Without realizing it, many Catholics have breathed in a false understanding of their own faith. They have accepted “inadequate or mistaken views of the Gospel that have developed within Christianity,” as well as many modern errors that lurk in our culture. He speaks of a “syncretistic, postmodern ‘anti-Gospel’” that has infiltrated even the ordinary believer’s habits of thought. 

Indeed, we are not dealing (even within our own ranks) with people who share the same general vision but disagree at the margins. No, the Church is now facing a culture that doesn’t share and often outright rejects her foundational principles. We’re using different operating systems. Thus, the Church’s need to proclaim a metanoia, which is not just a change of behavior but a change of thinking, of how one sees the world and one’s place in it.

Not surprisingly, then, Father Vaverek describes the Christian life as ongoing metanoia. Indeed, the Christian life cannot be static. It is one of continued repentance, renewal and growth. Without awareness of that truth, the faithful become susceptible to trends and fads This syncs with the emphasis recent popes have given to the Church’s missionary identity, that without that sense of mission she loses a sense of who she is. There is no standing still in the Christian life. Either we’re continuing our metanoia or we’re falling prey to other ideas.

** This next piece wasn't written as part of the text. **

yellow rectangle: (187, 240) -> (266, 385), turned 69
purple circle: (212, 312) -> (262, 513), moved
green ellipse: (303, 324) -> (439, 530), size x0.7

Second, Father Vaverek frames this rediscovery in nuptial terms. He describes all of reality — from the creation of the world to its consummation — in nuptial terms. 

Clearly, he’s drawing here from Pope St. John Paul II’s theology of the body (another way of re-proposing the faith). That emphasis disarms many opponents of the Gospel. It situates the faith and the call to conversion within the proper context of a romance and adventure and not the mechanistic, legalized view of man and God that many Christians have accepted and many in our culture have rejected. (It’s worth noting that two other attempts to re-present Christianity — J.R.R. Tolkien’s The Lord of the Rings and C.S. Lewis’ “Space Trilogy” — do so in terms of romance, adventure and marriage.) 

Finally, Father Vaverek returns repeatedly to the reality of suffering and its place in the Christian life. This might even strike some readers as giving suffering an outsized importance. But it should not be surprising to read such things from a pastor. The sufferings of the faithful are both his biggest challenge and his greatest opportunity. Clearly, the reality of suffering is a common challenge to the faith. It’s the atheist’s go-to argument and it’s the believer’s obstacle. 

More to the point, human suffering is the stress test for any philosophy or theology. The Christian approach to suffering shows what metanoia looks like and how it ushers in a radically new response to the reality of evil. 

Father Vaverek does not seek to explain suffering as if it’s a problem to be solved. He’s candid about the reality of it especially for the believer. As he puts it, to be in a right relation with God necessarily means be in a “right relation” with evil, which means to be opposed to it and suffer from it. But because of metanoia, the believer suffers in union with the Bridegroom and thus finds peace in the midst of suffering.